Remember Madeline Albright's gaff when asked about the death of hundreds of thousands of children, "I think it's a price worth paying," she said. Not a way to win friends and influence people. Neither is calling a war where hundreds of Iraqis die but few Americans a "sanitized" war. What about, though, the argument "More Iraqis would die if we don't go to war," as the war supporters say. That's a tougher one. Can't pretend to know about that one. I'll tell you what occurs to me, though. Are you all that sure that you are willing to take the risk and put yourself forward as the person with the right to determine eenie meenie miney mo, this Iraqi has to go, and not that one? We're having a hard moment. Rumsfeld says now the war plans are all General Frank's doing. Really? Didn't he say it was his plan last week when things were going well? Not a pretty picture, this finger pointing. I hope we can get back to winning again, so we can stop this in-house fighting.

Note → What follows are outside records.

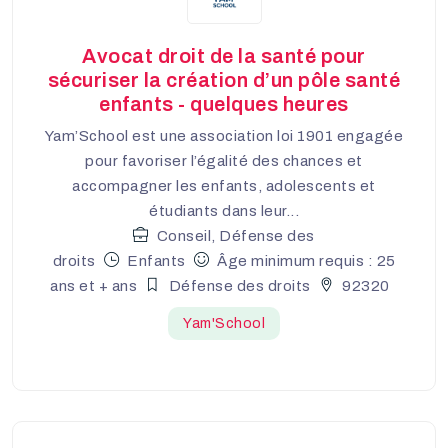
Avocat droit de la santé pour
sécuriser la création d’un pôle santé
enfants - quelques heures
Yam’School est une association loi 1901 engagée
pour favoriser l’égalité des chances et
accompagner les enfants, adolescents et
étudiants dans leur...
Conseil, Défense des
droits
Enfants
Âge minimum requis : 25
ans et + ans
Défense des droits
92320
Yam'School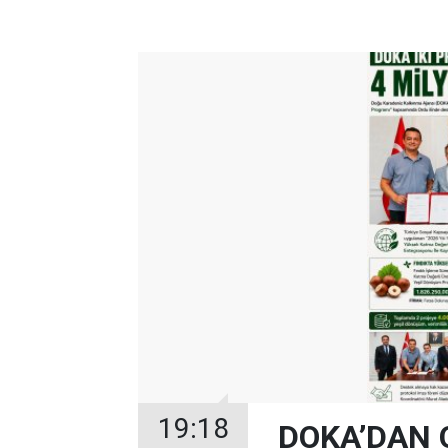
19:18
DOKA’DAN 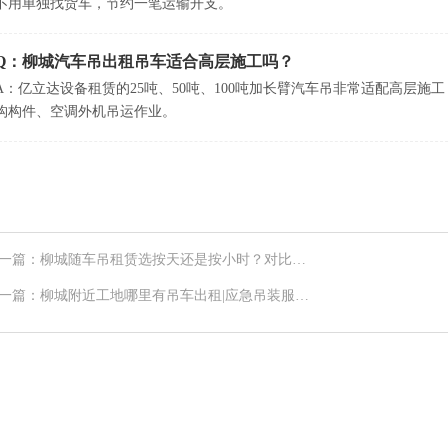
不用单独找货车，节约一笔运输开支。
Q：柳城汽车吊出租吊车适合高层施工吗？
A：亿立达设备租赁的25吨、50吨、100吨加长臂汽车吊非常适配高层
构构件、空调外机吊运作业。
一篇：柳城随车吊租赁选按天还是按小时？对比分
帮你省钱避坑
一篇：柳城附近工地哪里有吊车出租|应急吊装服
|24小时灵活调度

Boots on the ground. Love it. Sounds so get-up-and-go. Is anybody paying any attention to the fact that it means the Rumsfeld idea that we can do this without dying in great numbers (except for those who die in great numbers) by dropping things from a great height is now "inoperative?" Now it's boots on the ground. Which translates as "Oops! Maybe I was wrong about that great height business." Get this show on the road, mop 'em up in notime. Well, maybe a couple o' days. OK, maybe a couple o' weeks. OK, maybe a couple o' months.

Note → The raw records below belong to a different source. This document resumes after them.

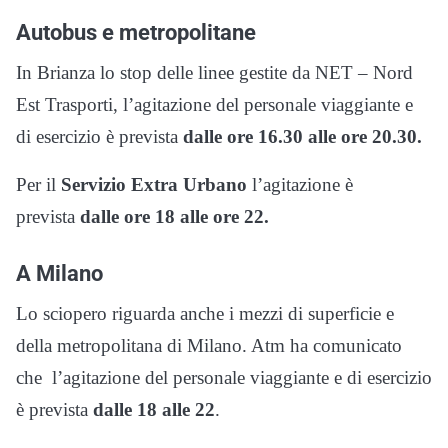
Autobus e metropolitane
In Brianza lo stop delle linee gestite da NET – Nord
Est Trasporti, l’agitazione del personale viaggiante e
di esercizio è prevista
dalle ore 16.30 alle ore 20.30.
Per il
Servizio Extra Urbano
l’agitazione è
prevista
dalle ore 18 alle ore 22.
A Milano
Lo sciopero riguarda anche i mezzi di superficie e
della metropolitana di Milano. Atm ha comunicato
che l’agitazione del personale viaggiante e di esercizio
è prevista
dalle 18 alle 22
.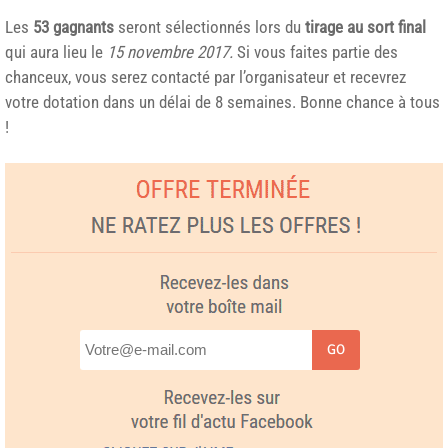
Les
53 gagnants
seront sélectionnés lors du
tirage au sort final
qui aura lieu le
15 novembre 2017.
Si vous faites partie des
chanceux, vous serez contacté par l’organisateur et recevrez
votre dotation dans un délai de 8 semaines. Bonne chance à tous
!
GO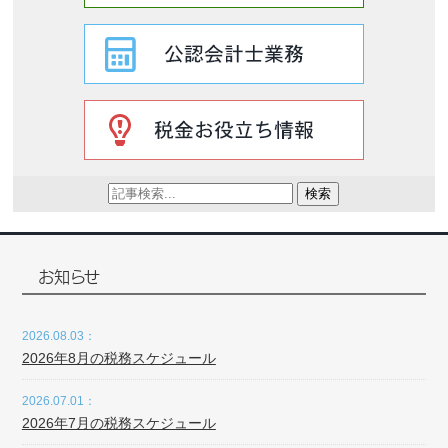
検索
お知らせ
2026.08.03：
2026年8月の税務スケジュール
2026.07.01：
2026年7月の税務スケジュール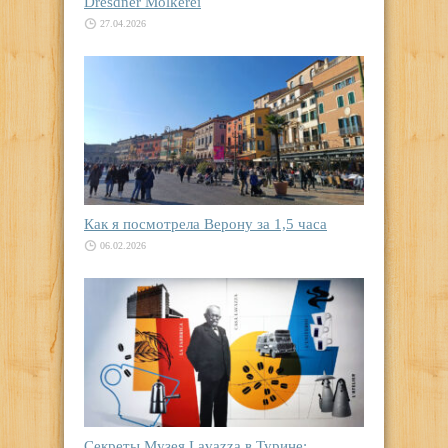
Dresdner Molkerei
27.04.2026
Как я посмотрела Верону за 1,5 часа
06.02.2026
Секреты Музея Lavazza в Турине: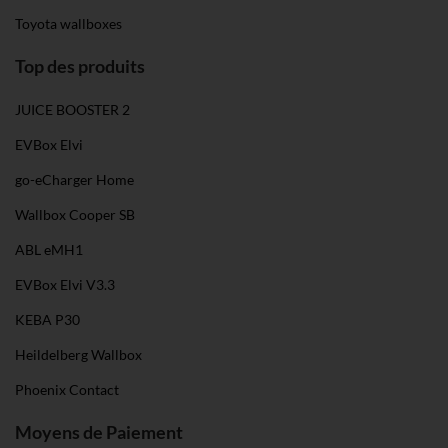
Toyota wallboxes
Top des produits
JUICE BOOSTER 2
EVBox Elvi
go-eCharger Home
Wallbox Cooper SB
ABL eMH1
EVBox Elvi V3.3
KEBA P30
Heildelberg Wallbox
Phoenix Contact
Moyens de Paiement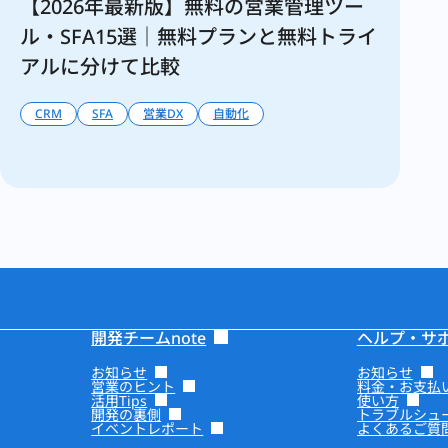
【2026年最新版】無料の営業管理ツー
ル・SFA15選｜無料プランと無料トライ
アルに分けて比較
CRM
SFA
営業DX
自動化
開発チームnote
ヘルプ・サ
お知らせ
お知らせ
営業のヒント
料金・お支払
活用Tips
使い方
開発の裏側
トラブルシュ
イベントレポート
よくあるご質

ABC and other voices of the administration are now going on about the Geneva Convention. The Iraqis are wrong to show pictures of American POWs. We're not wrong when we show Iraqis up close surrendering? And if we hadn’t classified prisoners at Guantanamo as "detainees" instead of soldiers in this "war on terror" we might be in for a bit of Geneva convention noise ourselves. Fortunately that’s the right of Empire, to do the color coding and supply the labels. The news today is that we are beginning to release some of these Guantanamo prisoners, the ones we have decided are clearly innocent of wrong-doing, people the Pakistanis gave us without proper investigation. Here it is, fourteen months later and eighteen "detainees" are going home. Well, not exactly. They’re being dumped on the streets of Kabul without a penny to their names, if the New York Times has the facts straight. Innocent people, we say. Interviewed twice in 14 months and retained-detained some more. No compensation. No way to eat. No way to get back to their homes in parts of Afghanistan or Pakistan we can’t control. Damn it guys, if you want to be the good guys, you gotta stop this shit!

I liked it a lot better when Americans admonished the bad guys about not following the Geneva Convention without hypocrisy. George Duo, George Do-it-to-me-Again believes the supply side economists when they say it’s a good idea to cut $726 billion in taxes, 50% of which will go to America’s richest 1%, because it’s good for the economy. That will give the other half $100 a year more money than they had before. Hell, better not let the democrats interfere here and try to pay for this war or we’ll never get the economy turned around or bring the Dow over 10,000 and the NASDAQ over 5000 or build democracy in Iraq and then Iran and then Syria and then Saudi Arabia and then do you wonder why one of the dumb shit protesters in San Francisco drank some red stuff some white stuff and some blue stuff so he could puke the American flag? Cheney makes billions no matter how the war goes. Rumsfeld fulfills Orwellian prophecy. And Wolfowitz, Molly Ivans tells us, is suggesting the Pentagon reverse its "past constraint" against having the president invoke the national security exemptions written into some environmental laws. Hell, we got a war to fight. Can’t worry about the environment now!

Will somebody tell me how such a gang as this got to run this show? Will somebody tell me when I can join the folk in the stands shouting, "U-S-A! U-S-A!" Is this what a mother feels like when her son turns out to be a wife-beater?